CUDA Out of Memory: What It Means and How to Fix It
More on this topic: VRAM Requirements · Quantization Explained · Ollama Troubleshooting · Best Local Coding Models · Planning Tool
You loaded a model. It crashed. The error says something like:
CUDA error: out of memory
Or in Ollama:
llama runner exited, you may not have enough memory to run the model
Your model doesn’t fit in your GPU’s VRAM. Here’s how to fix it — fastest fixes first.
Fix It (Ranked by Speed)
1. Reduce Context Length (30 Seconds)
This is the fix most people miss. The KV cache, where the model stores your conversation context, scales linearly with context length. It doesn’t show up in the model’s listed size, so people don’t budget for it.

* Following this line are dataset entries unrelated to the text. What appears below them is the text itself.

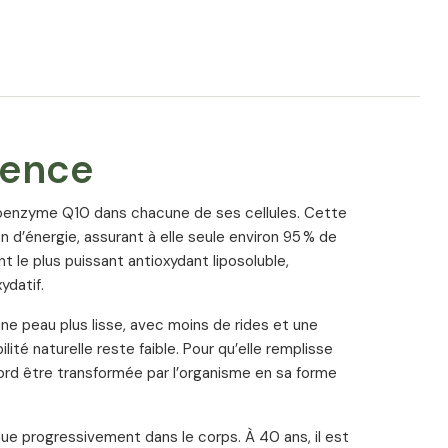
ience
coenzyme Q10 dans chacune de ses cellules. Cette
n d’énergie, assurant à elle seule environ 95 % de
nt le plus puissant antioxydant liposoluble,
ydatif.
une peau plus lisse, avec moins de rides et une
lité naturelle reste faible. Pour qu’elle remplisse
bord être transformée par l’organisme en sa forme
ue progressivement dans le corps. À 40 ans, il est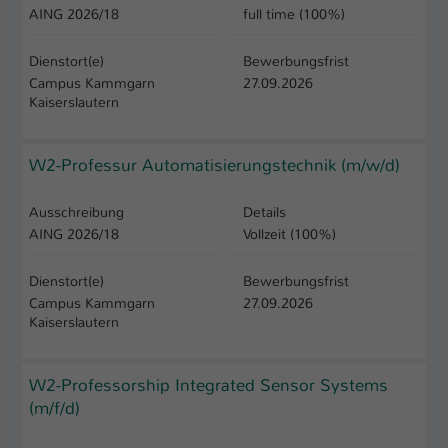
Einstellungen. Unter anderem eine zufällig
AING 2026/18
full time (100%)
generierte ID, für die historische
Zweck
Hochschule
Speicherung Ihrer vorgenommen
Dienstort(e)
Bewerbungsfrist
Einstellungen, falls der Webseiten-
Campus Kammgarn
27.09.2026
Informatik und Mikrosystemtechnik
Betreiber dies eingestellt hat.
Kaiserslautern
Name
fe_typo_user / PHPSESSID
W2-Professur Automatisierungstechnik (m/w/d)
Anbieter
TYPO3
Ausschreibung
Details
AING 2026/18
Vollzeit (100%)
Laufzeit
1 Woche
Dienstort(e)
Bewerbungsfrist
Dieses Cookie ist ein Standard-Session-
Campus Kammgarn
27.09.2026
Cookie von TYPO3. Es speichert im Fall
Kaiserslautern
eines Intranet-Logins die Session-ID. So
Zweck
kann der eingeloggte Benutzer
wiedererkannt werden und es wird ihm
W2-Professorship Integrated Sensor Systems
Zugang zu geschützten Bereichen
(m/f/d)
gewährt.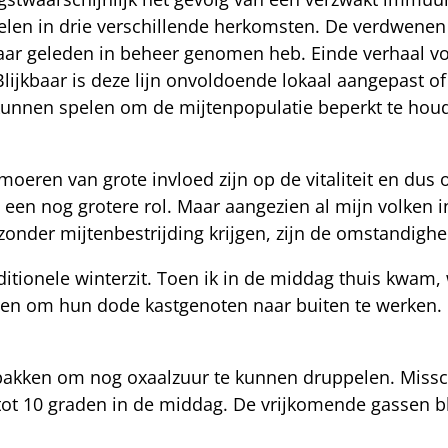
delen in drie verschillende herkomsten. De verdwene
 jaar geleden in beheer genomen heb. Einde verhaal vo
lijkbaar is deze lijn onvoldoende lokaal aangepast o
l kunnen spelen om de mijtenpopulatie beperkt te ho
oeren van grote invloed zijn op de vitaliteit en dus 
een nog grotere rol. Maar aangezien al mijn volken in
onder mijtenbestrijding krijgen, zijn de omstandighe
aditionele winterzit. Toen ik in de middag thuis kwam
n om hun dode kastgenoten naar buiten te werken. D
te pakken om nog oxaalzuur te kunnen druppelen. Mis
6 tot 10 graden in de middag. De vrijkomende gassen bl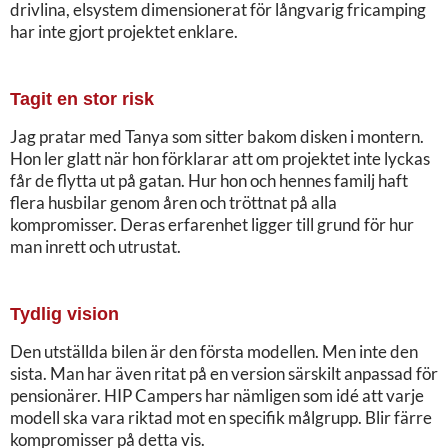
drivlina, elsystem dimensionerat för långvarig fricamping
har inte gjort projektet enklare.
Tagit en stor risk
Jag pratar med Tanya som sitter bakom disken i montern.
Hon ler glatt när hon förklarar att om projektet inte lyckas
får de flytta ut på gatan. Hur hon och hennes familj haft
flera husbilar genom åren och tröttnat på alla
kompromisser. Deras erfarenhet ligger till grund för hur
man inrett och utrustat.
Tydlig vision
Den utställda bilen är den första modellen. Men inte den
sista. Man har även ritat på en version särskilt anpassad för
pensionärer. HIP Campers har nämligen som idé att varje
modell ska vara riktad mot en specifik målgrupp. Blir färre
kompromisser på detta vis.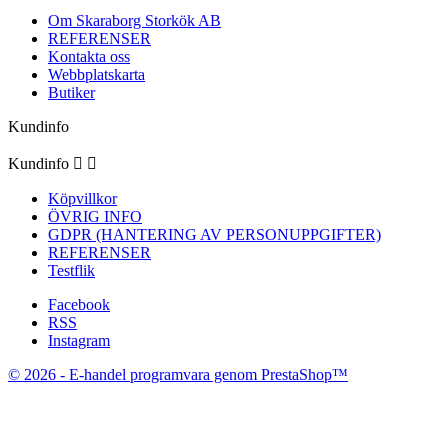
Om Skaraborg Storkök AB
REFERENSER
Kontakta oss
Webbplatskarta
Butiker
Kundinfo
Kundinfo


Köpvillkor
ÖVRIG INFO
GDPR (HANTERING AV PERSONUPPGIFTER)
REFERENSER
Testflik
Facebook
RSS
Instagram
© 2026 - E-handel programvara genom PrestaShop™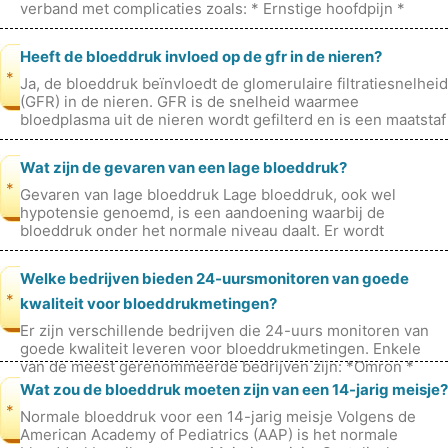
verband met complicaties zoals: * Ernstige hoofdpijn *
Wazig zicht * Pijn op de bo
Heeft de bloeddruk invloed op de gfr in de nieren?
*
Ja, de bloeddruk beïnvloedt de glomerulaire filtratiesnelheid
(GFR) in de nieren. GFR is de snelheid waarmee
bloedplasma uit de nieren wordt gefilterd en is een maatstaf
voor de nierfunctie.
Wat zijn de gevaren van een lage bloeddruk?
*
Gevaren van lage bloeddruk Lage bloeddruk, ook wel
hypotensie genoemd, is een aandoening waarbij de
bloeddruk onder het normale niveau daalt. Er wordt
aangenomen dat de normale bloeddruk t
Welke bedrijven bieden 24-uursmonitoren van goede
*
kwaliteit voor bloeddrukmetingen?
Er zijn verschillende bedrijven die 24-uurs monitoren van
goede kwaliteit leveren voor bloeddrukmetingen. Enkele
van de meest gerenommeerde bedrijven zijn: *Omron *
A&D Medisch *Welch All
Wat zou de bloeddruk moeten zijn van een 14-jarig meisje?
*
Normale bloeddruk voor een 14-jarig meisje Volgens de
American Academy of Pediatrics (AAP) is het normale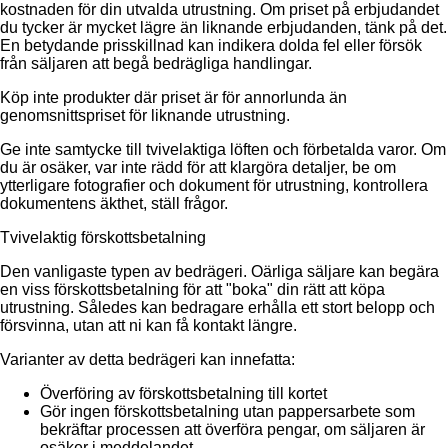
kostnaden för din utvalda utrustning. Om priset på erbjudandet
du tycker är mycket lägre än liknande erbjudanden, tänk på det.
En betydande prisskillnad kan indikera dolda fel eller försök
från säljaren att begå bedrägliga handlingar.
Köp inte produkter där priset är för annorlunda än
genomsnittspriset för liknande utrustning.
Ge inte samtycke till tvivelaktiga löften och förbetalda varor. Om
du är osäker, var inte rädd för att klargöra detaljer, be om
ytterligare fotografier och dokument för utrustning, kontrollera
dokumentens äkthet, ställ frågor.
Tvivelaktig förskottsbetalning
Den vanligaste typen av bedrägeri. Oärliga säljare kan begära
en viss förskottsbetalning för att "boka" din rätt att köpa
utrustning. Således kan bedragare erhålla ett stort belopp och
försvinna, utan att ni kan få kontakt längre.
Varianter av detta bedrägeri kan innefatta:
Överföring av förskottsbetalning till kortet
Gör ingen förskottsbetalning utan pappersarbete som
bekräftar processen att överföra pengar, om säljaren är
osäker i meddelandet.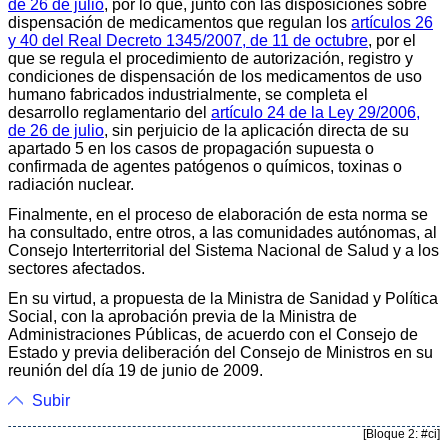
de 26 de julio
, por lo que, junto con las disposiciones sobre
dispensación de medicamentos que regulan los
artículos 26
y 40 del Real Decreto 1345/2007, de 11 de octubre
, por el
que se regula el procedimiento de autorización, registro y
condiciones de dispensación de los medicamentos de uso
humano fabricados industrialmente, se completa el
desarrollo reglamentario del
artículo 24 de la Ley 29/2006,
de 26 de julio
, sin perjuicio de la aplicación directa de su
apartado 5 en los casos de propagación supuesta o
confirmada de agentes patógenos o químicos, toxinas o
radiación nuclear.
Finalmente, en el proceso de elaboración de esta norma se
ha consultado, entre otros, a las comunidades autónomas, al
Consejo Interterritorial del Sistema Nacional de Salud y a los
sectores afectados.
En su virtud, a propuesta de la Ministra de Sanidad y Política
Social, con la aprobación previa de la Ministra de
Administraciones Públicas, de acuerdo con el Consejo de
Estado y previa deliberación del Consejo de Ministros en su
reunión del día 19 de junio de 2009.
Subir
[Bloque 2: #ci]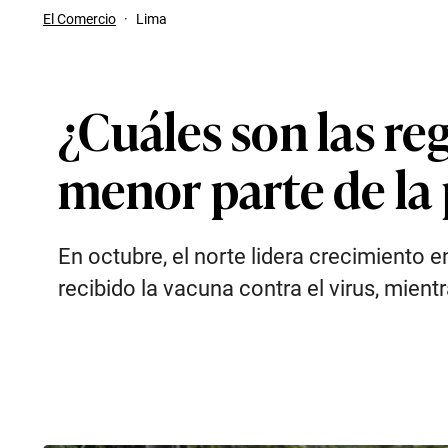
El Comercio
·
Lima
¿Cuáles son las r
menor parte de la
En octubre, el norte lidera crecimiento 
recibido la vacuna contra el virus, mien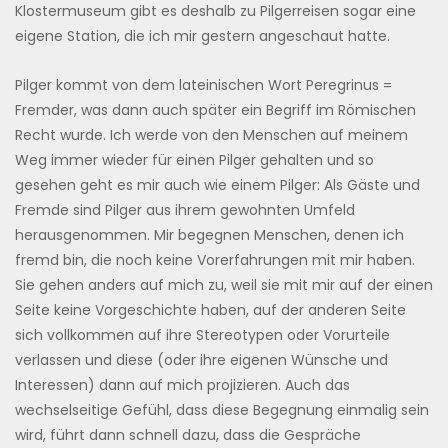
Klostermuseum gibt es deshalb zu Pilgerreisen sogar eine
eigene Station, die ich mir gestern angeschaut hatte.
Pilger kommt von dem lateinischen Wort Peregrinus =
Fremder, was dann auch später ein Begriff im Römischen
Recht wurde. Ich werde von den Menschen auf meinem
Weg immer wieder für einen Pilger gehalten und so
gesehen geht es mir auch wie einem Pilger: Als Gäste und
Fremde sind Pilger aus ihrem gewohnten Umfeld
herausgenommen. Mir begegnen Menschen, denen ich
fremd bin, die noch keine Vorerfahrungen mit mir haben.
Sie gehen anders auf mich zu, weil sie mit mir auf der einen
Seite keine Vorgeschichte haben, auf der anderen Seite
sich vollkommen auf ihre Stereotypen oder Vorurteile
verlassen und diese (oder ihre eigenen Wünsche und
Interessen) dann auf mich projizieren. Auch das
wechselseitige Gefühl, dass diese Begegnung einmalig sein
wird, führt dann schnell dazu, dass die Gespräche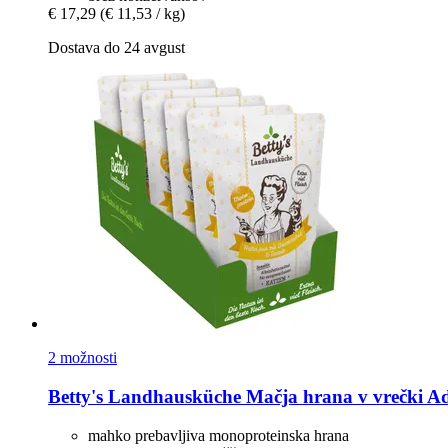
€ 17,29
(€ 11,53 / kg)
Dostava do 24 avgust
2 možnosti
Betty's Landhausküche
Mačja hrana v vrečki Adul
mahko prebavljiva monoproteinska hrana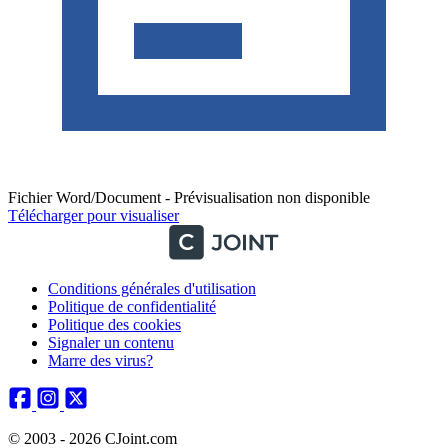
Fichier Word/Document - Prévisualisation non disponible
Télécharger pour visualiser
Conditions générales d'utilisation
Politique de confidentialité
Politique des cookies
Signaler un contenu
Marre des virus?
© 2003 - 2026 CJoint.com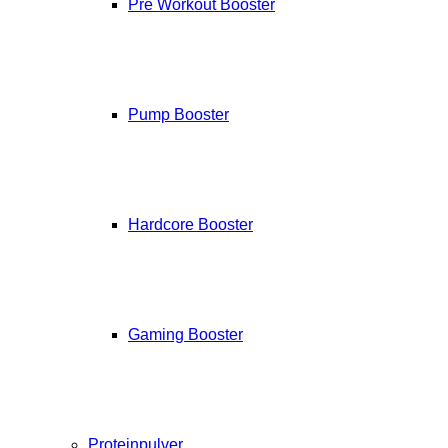
Pre Workout Booster
Pump Booster
Hardcore Booster
Gaming Booster
Proteinpulver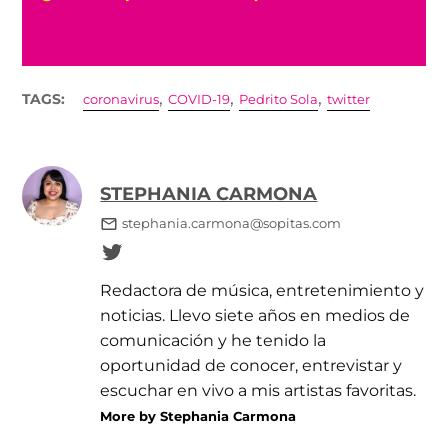
,
,
,
TAGS:
coronavirus
COVID-19
Pedrito Sola
twitter
STEPHANIA CARMONA
stephania.carmona@sopitas.com
Redactora de música, entretenimiento y
noticias. Llevo siete años en medios de
comunicación y he tenido la
oportunidad de conocer, entrevistar y
escuchar en vivo a mis artistas favoritas.
More by Stephania Carmona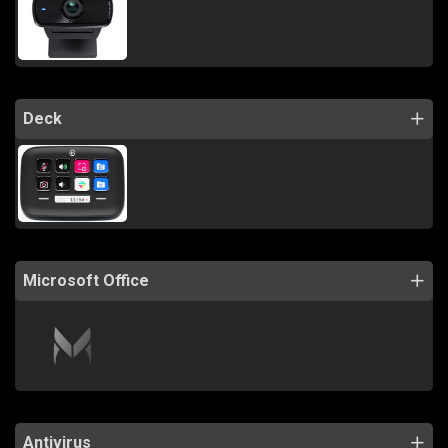
Deck
Microsoft Office
Antivirus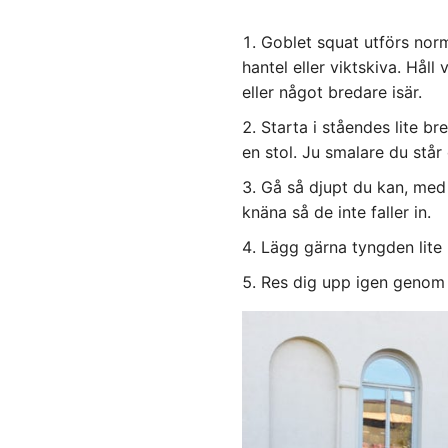
Goblet squat utförs nor
hantel eller viktskiva. Hål
eller något bredare isär.
Starta i ståendes lite br
en stol. Ju smalare du står
Gå så djupt du kan, med 
knäna så de inte faller in.
Lägg gärna tyngden lite ba
Res dig upp igen genom 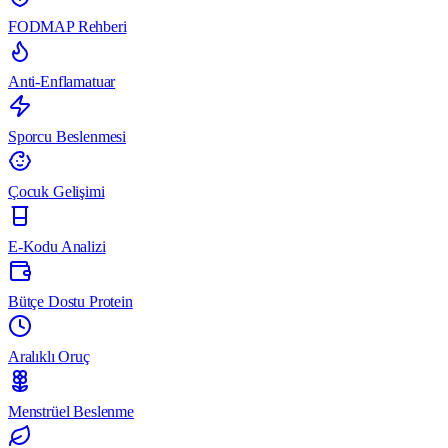
FODMAP Rehberi
Anti-Enflamatuar
Sporcu Beslenmesi
Çocuk Gelişimi
E-Kodu Analizi
Bütçe Dostu Protein
Aralıklı Oruç
Menstrüel Beslenme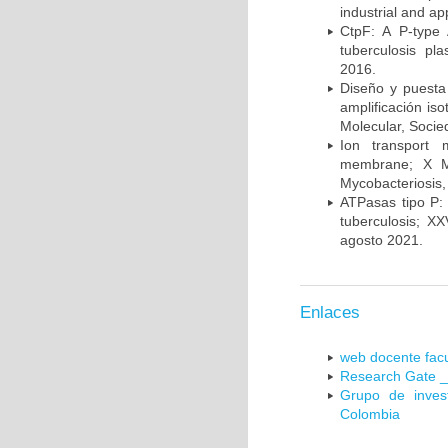
industrial and a
CtpF: A P-type
tuberculosis p
2016.
Diseño y puesta
amplificación is
Molecular, Socie
Ion transport 
membrane; X Me
Mycobacteriosis,
ATPasas tipo P: 
tuberculosis; X
agosto 2021.
Enlaces
web docente facu
Research Gate _
Grupo de inves
Colombia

| Model | Weights (Q4) | KV Cache at 4K | KV Cache at 16K | KV Cache at 32K |
|---|---|---|---|---|
| 8B | ~5GB | ~0.6GB | ~2.4GB | ~5GB |
| 14B | ~8GB | ~1.0GB | ~4.0GB | ~8GB |
| 32B | ~20GB | ~2.0GB | ~8.0GB | ~16GB |
An 8B model fits on 8GB VRAM at 4K context. At 32K, it needs 11GB. That’s how context kills you.
Ollama:
# During a session
ollama run yourmodel /set parameter num_ctx 2048
# Or globally before starting the server
export OLLAMA_CONTEXT_LENGTH=4096
ollama serve
As of Ollama v0.17.0, context length auto-scales based on available VRAM. But if you’ve set an explicit num_ctx in a Modelfile or API call, that override wins and can blow your budget.
llama.cpp:
./llama-cli -m model.gguf -c 4096 -ngl 99 -p "Your prompt"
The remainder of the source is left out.